Collection entries:
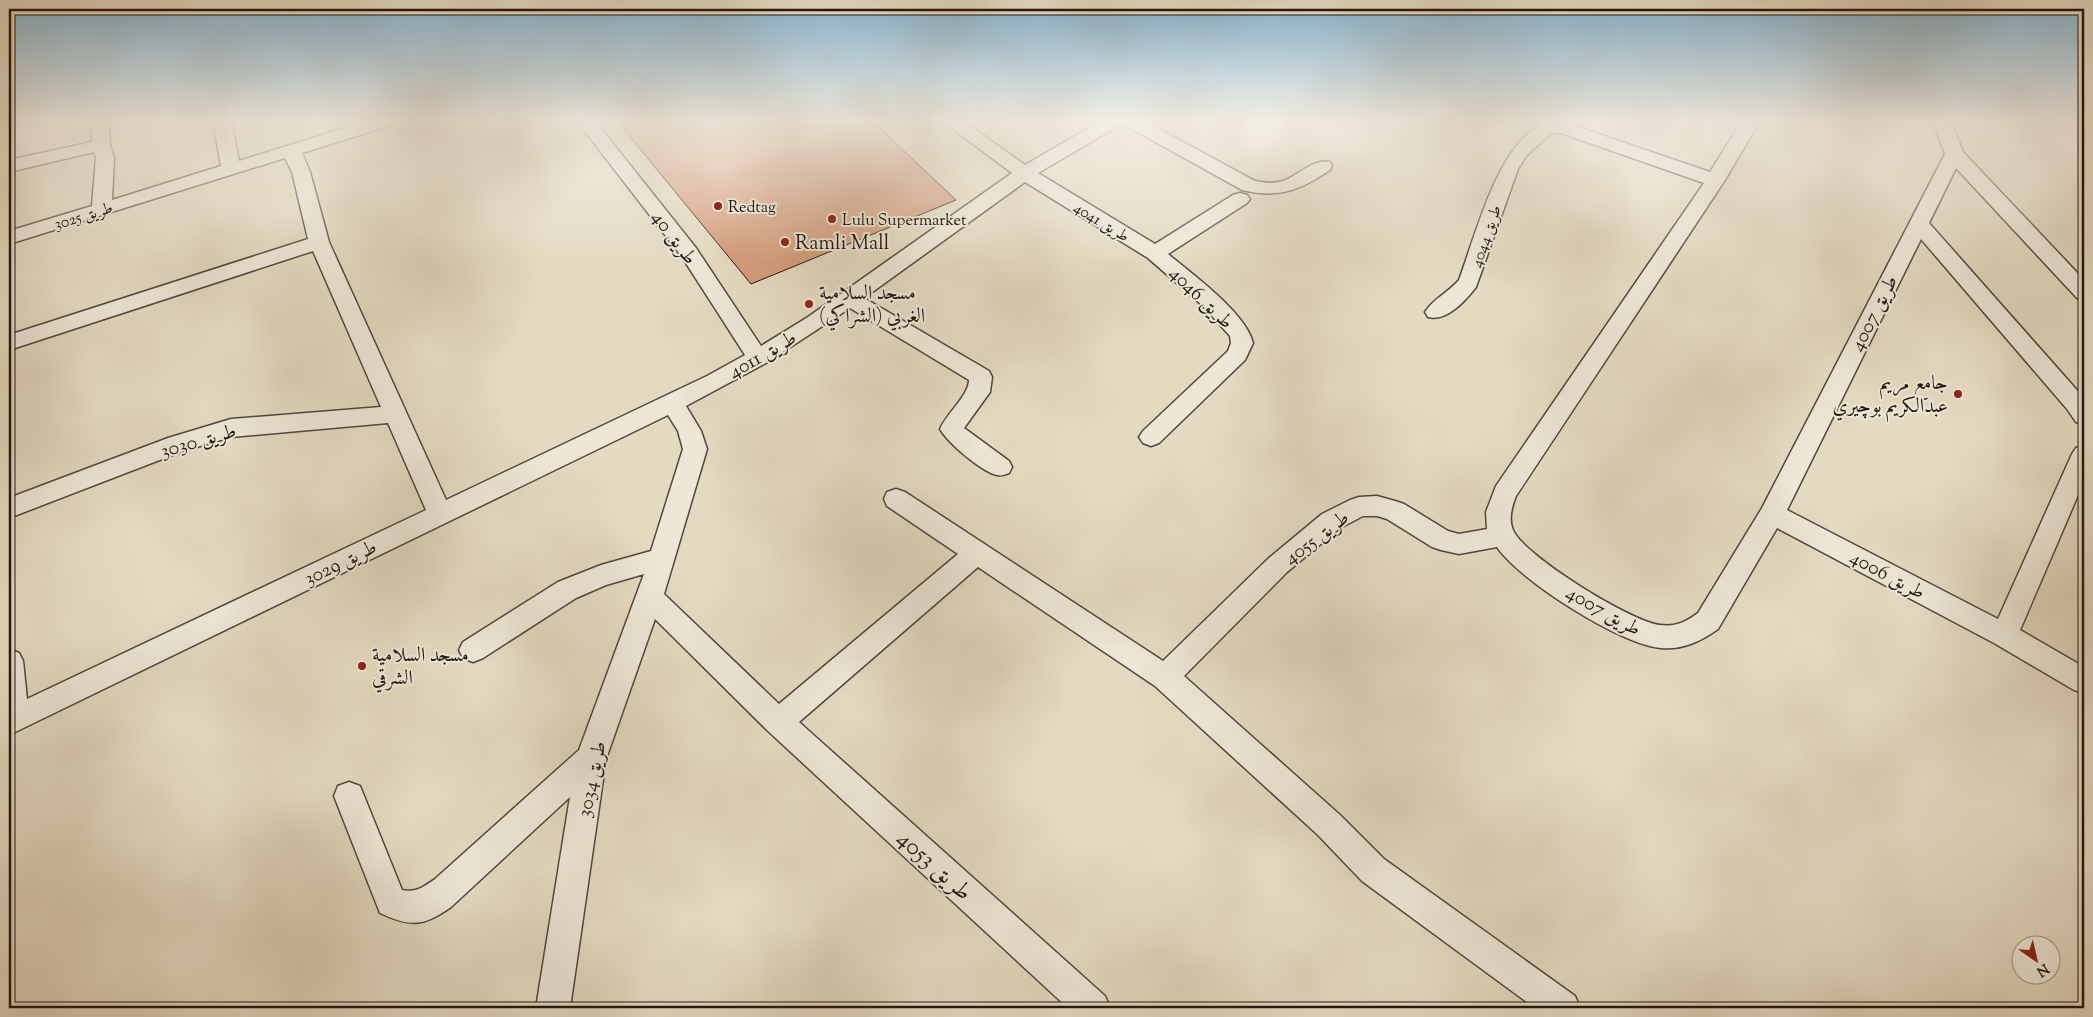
<svg xmlns="http://www.w3.org/2000/svg" width="2093" height="1017" viewBox="0 0 2093 1017" font-family="'Sorts Mill Goudy',Amiri,serif">
  <style>
    .building { fill: #d59c7b; stroke: #221610 }
    .lines { fill: none; stroke-linecap: round; stroke-linejoin: round }
    .minor-casing { stroke: #52473c; stroke-width: 3 }
    .minor { fill: #ede7d7; fill-rule: evenodd }
    .poi-dot { fill: #8f2418; stroke: #ede7d7; stroke-width: 2 }
    .labels { text-anchor: middle; stroke-width: 4; stroke-linejoin: round; paint-order: stroke }
    .far-poi-label { font-size: 16px; fill: #221610; stroke: #ede7d7; text-anchor: start }
    .far-street-label { font-size: 16px; fill: #221610; stroke: #ede7d7 }
    .street-label { font-size: 20px; fill: #221610; stroke: #ede7d7 }
    .poi-label { font-size: 20px; fill: #221610; stroke: #ede7d7; text-anchor: start }
    .near-street-label { font-size: 24px; fill: #221610; stroke: #ede7d7 }
  </style>
  <rect width="100%" height="100%" fill="#e4dac1"/>
  <filter id="stains"><feTurbulence type="fractalNoise" baseFrequency=".004" numOctaves="4"/><feColorMatrix values="0 0 0 0 .2 0 0 0 0 .09 0 0 0 0 .02 0 0 0 .5 -.17"/></filter>
  <radialGradient id="worn" r=".72"><stop offset=".6" stop-color="#630" stop-opacity="0"/><stop offset="1" stop-color="#630" stop-opacity=".3"/></radialGradient>
  <path class="building" d="M 617,121 L 872,121 L 956,200 L 751,284 Z"/>
  <g class="lines">
    <g class="minor-casing">
      <path id="minor" d="M 91,121 L 109,121 L 110,145 L 114,158 L 112,200 L 221,166 L 213,121 L 231,121 L 239,161 L 367,121 L 395,121 L 392,125 L 302,153 L 310,172 L 329,242 L 446,500 L 707,376 L 745,355 L 682,257 L 577,121 L 595,121 L 696,248 L 761,346 L 808,317 L 1012,173 L 942,121 L 963,121 L 1025,165 L 1101,121 L 1144,121 L 1255,181 C 1264,183 1274,184 1283,181 C 1298,176 1313,158 1330,162 L 1332,166 L 1330,170 C 1300,190 1279,199 1242,190 L 1125,125 L 1122,122 L 1120,125 L 1038,173 L 1155,244 L 1233,195 L 1240,193 L 1247,195 L 1250,199 L 1247,203 L 1168,254 C 1192,274 1246,313 1253,343 L 1245,360 L 1159,443 L 1151,446 L 1143,443 L 1139,437 L 1143,431 L 1228,351 L 1231,343 L 1230,336 L 1203,306 L 1148,258 L 1025,182 L 864,298 L 989,371 L 992,377 L 990,392 L 964,428 L 1009,461 L 1012,467 L 1009,473 C 1004,475 1001,476 997,475 C 982,472 948,443 940,429 C 947,413 969,395 969,380 L 850,308 L 766,363 L 686,406 L 701,431 L 707,449 L 664,594 L 779,704 L 958,554 L 887,506 L 884,499 L 887,492 L 896,489 L 905,492 L 1163,661 L 1269,558 L 1322,514 L 1350,500 L 1359,497 L 1377,496 L 1395,501 L 1404,504 L 1448,531 L 1459,534 L 1487,529 L 1486,512 L 1496,486 L 1704,183 L 1561,133 L 1551,133 L 1526,156 L 1518,169 L 1476,287 C 1466,300 1447,322 1428,317 L 1425,312 C 1433,299 1449,292 1459,280 C 1476,234 1496,151 1539,125 C 1547,120 1561,122 1569,124 L 1710,172 L 1742,121 L 1760,121 L 1725,180 L 1516,496 C 1512,506 1508,519 1513,530 C 1523,555 1631,622 1660,625 C 1676,627 1686,622 1698,613 L 1762,508 L 1945,154 L 1933,121 L 1951,121 L 1963,152 L 2084,280 L 2084,300 L 2077,298 L 1956,168 L 1929,223 L 2083,397 L 2084,424 L 2076,422 L 2067,409 L 1921,239 L 1787,510 L 1998,619 L 2072,454 L 2076,448 L 2084,445 L 2084,481 L 2020,630 L 2084,667 L 2084,693 L 2074,690 L 1994,643 L 1777,528 L 1718,629 C 1701,641 1683,650 1661,648 C 1621,645 1519,580 1497,547 L 1459,554 L 1441,550 L 1432,547 L 1387,519 L 1377,516 L 1363,516 L 1340,528 L 1287,572 L 1184,676 L 1340,815 L 1384,859 L 1575,996 L 1580,1008 L 1535,1008 L 1362,881 L 1318,835 L 1155,686 L 978,567 L 799,722 L 1105,996 L 1110,1008 L 1068,1008 L 768,731 L 655,619 L 606,759 L 570,1008 L 536,1008 L 570,797 L 451,907 C 423,927 410,927 380,913 L 334,796 L 338,786 L 349,782 L 360,786 L 402,890 C 416,893 424,887 435,879 L 579,750 L 644,574 L 606,585 L 576,598 L 483,658 L 473,662 L 463,658 L 459,650 L 463,642 L 558,582 L 601,565 L 651,551 L 683,449 L 678,431 L 668,415 L 9,735 L 9,649 L 19,653 L 23,661 L 27,699 L 426,510 L 388,423 L 231,437 L 183,451 L 9,518 L 9,498 L 168,438 L 231,419 L 381,407 L 313,251 L 9,350 L 9,335 L 308,239 L 292,172 L 285,158 L 9,244 L 9,231 L 92,206 L 96,158 L 94,152 L 9,172 L 9,160 L 92,142 Z"/>
    </g>
    <use href="#minor" class="minor"/>
  </g>
  <linearGradient id="sky" x2="0" y2="1"><stop stop-color="#87b6d4"/><stop offset="0.46" stop-color="#f3eee3"/><stop offset="1" stop-color="#f3eee3" stop-opacity="0"/></linearGradient>
  <rect width="2093" height="263" fill="url(#sky)"/>
  <g class="poi-dot">
    <circle cx="718" cy="206" r="5"/>
    <circle cx="832" cy="219" r="5"/>
    <circle cx="785" cy="242" r="5"/>
    <circle cx="809" cy="304" r="5"/>
    <circle cx="1958" cy="394" r="5"/>
    <circle cx="362" cy="666" r="5"/>
  </g>
  <g class="labels">
    <g class="far-poi-label">
      <text x="728" y="212">Redtag</text>
      <text x="842" y="225">Lulu Supermarket</text>
    </g>
    <g class="far-street-label">
      <text transform="translate(83 215) rotate(-17)" y="6">طريق 3025</text>
      <text transform="translate(1102 221) rotate(31)" y="6">طريق 4041</text>
      <text transform="translate(1485 236) rotate(-71)" y="6">طريق 4044</text>
    </g>
    <g class="street-label">
      <text transform="translate(675 237) rotate(53)" y="7">طريق 40</text>
      <text transform="translate(1202 297) rotate(44)" y="7">طريق 4046</text>
      <text transform="translate(1873 313) rotate(-63)" y="7">طريق 4007</text>
      <text transform="translate(762 354) rotate(-30)" y="7">طريق 4011</text>
      <text transform="translate(198 440) rotate(-16)" y="7">طريق 3030</text>
      <text transform="translate(1316 537) rotate(-37)" y="7">طريق 4055</text>
      <text transform="translate(340 562) rotate(-26)" y="7">طريق 3029</text>
      <text transform="translate(1888 574) rotate(28)" y="7">طريق 4006</text>
      <text transform="translate(1604 610) rotate(29)" y="7">طريق 4007</text>
      <text transform="translate(591 779) rotate(-78)" y="7">طريق 3034</text>
    </g>
    <g class="poi-label">
      <text x="795" y="249">Ramli Mall</text>
      <text x="819" y="299">مسجد السلامية<tspan x="819" dy="23">الغربي (الشراكي)</tspan></text>
      <text x="1948" y="389" text-anchor="end">جامع مريم<tspan x="1948" dy="23">عبدالكريم بوچيري</tspan></text>
      <text x="372" y="661">مسجد السلامية<tspan x="372" dy="23">الشرقي</tspan></text>
    </g>
    <g class="near-street-label">
      <text transform="translate(935 865) rotate(42)" y="8">طريق 4053</text>
    </g>
  </g>
  <rect width="2093" height="1017" fill="none" stroke="#e4dac1" stroke-width="30"/>
  <rect x="10" y="10" width="2073" height="997" fill="none" stroke="#221610" stroke-width="2.5"/>
  <rect x="15" y="15" width="2063" height="987" fill="none" stroke="#221610"/>
  <g transform="translate(2036 960) rotate(146)"><circle r="24" fill="#ede7d7" stroke="#9c9387"/>
  <path d="M0-4L9 19L0 12L-9 19Z" fill="#8f2418"/>
  <text y="-8" font-size="14" font-weight="bold" text-anchor="middle" fill="#221610">N</text>
  </g>
  <rect width="100%" height="100%" filter="url(#stains)"/>
  <rect width="100%" height="100%" fill="url(#worn)"/>
</svg>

WHAT THE TASK ASKS:
The word "size" may appear in lines of the entries. State how many lines hold it, as a number alone.

SOLVED EXERCISE:
6